Maslov Index on Symplectic Manifolds. With Supplement by A. T. Fomenko “Constructing the Generalized Maslov Class for the Total Space \(W=\mathbb{T}^*(M)\) of the Cotangent Bundle”

Abstract

The geometric properties of the Maslov index on symplectic manifolds are discussed. The Maslov index is constructed as a homological invariant on a Lagrangian submanifold of a symplectic manifold.
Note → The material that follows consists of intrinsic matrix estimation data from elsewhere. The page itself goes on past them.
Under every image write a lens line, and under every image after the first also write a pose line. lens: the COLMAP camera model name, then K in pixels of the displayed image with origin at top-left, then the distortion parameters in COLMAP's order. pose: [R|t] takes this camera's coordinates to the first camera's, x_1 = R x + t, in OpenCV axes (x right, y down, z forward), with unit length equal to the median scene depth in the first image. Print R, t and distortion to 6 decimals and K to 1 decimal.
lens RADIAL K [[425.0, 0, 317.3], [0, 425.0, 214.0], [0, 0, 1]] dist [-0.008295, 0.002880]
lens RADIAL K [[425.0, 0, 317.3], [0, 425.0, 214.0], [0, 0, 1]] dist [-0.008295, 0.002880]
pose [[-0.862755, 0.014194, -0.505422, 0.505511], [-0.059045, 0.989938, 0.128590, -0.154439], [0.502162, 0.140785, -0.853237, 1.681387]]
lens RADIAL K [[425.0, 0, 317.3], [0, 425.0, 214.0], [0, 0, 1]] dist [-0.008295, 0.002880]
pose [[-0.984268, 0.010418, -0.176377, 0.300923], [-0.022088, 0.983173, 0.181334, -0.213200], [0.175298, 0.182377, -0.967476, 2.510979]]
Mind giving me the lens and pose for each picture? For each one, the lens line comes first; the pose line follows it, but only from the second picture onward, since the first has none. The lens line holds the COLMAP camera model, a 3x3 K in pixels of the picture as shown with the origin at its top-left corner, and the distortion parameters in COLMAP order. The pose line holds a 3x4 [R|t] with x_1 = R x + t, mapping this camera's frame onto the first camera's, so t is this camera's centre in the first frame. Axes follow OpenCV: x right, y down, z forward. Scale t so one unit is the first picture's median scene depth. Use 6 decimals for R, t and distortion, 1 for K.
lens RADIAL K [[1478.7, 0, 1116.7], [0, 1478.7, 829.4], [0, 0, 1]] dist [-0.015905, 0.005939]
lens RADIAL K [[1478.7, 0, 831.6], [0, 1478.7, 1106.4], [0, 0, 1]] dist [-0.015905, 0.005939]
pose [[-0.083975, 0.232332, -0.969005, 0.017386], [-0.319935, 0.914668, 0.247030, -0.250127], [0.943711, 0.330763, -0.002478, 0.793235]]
In the simplest case, a Lagrangian submanifold \(\Lambda\subset \mathbb{R}^{2n}\approx \mathbb{R}^{n}\oplus\mathbb{R}^{n}\) is a submanifold in the symplectic space \(\mathbb{R}^{n}\oplus\mathbb{R}^{n}\), in which the symplectic structure is given by the nondegenerate form \(\omega=\sum_{i=1}^n dx^{i}\wedge dy^{i}\) and \(\Lambda\subset\mathbb{R}^{2n}\) is a submanifold, \(\dim\Lambda=n\), on which the form \(\omega\) is trivial. In the general case, a symplectic manifold \((W,\omega)\) and the bundle of Lagrangian Grassmannians \(\mathcal{LG}(\mathbb{T}W)\) is considered. The question under study is as follows: when is the Maslov index, given on an individual Lagrangian manifold as a one-dimensional cohomology class, the image of a one-dimensional cohomology class of the total space \(\mathcal{LG}(\mathbb{T}W)\) of bundles of Lagrangian Grassmannians? An answer is given for various classes of bundles of Lagrangian Grassmannians.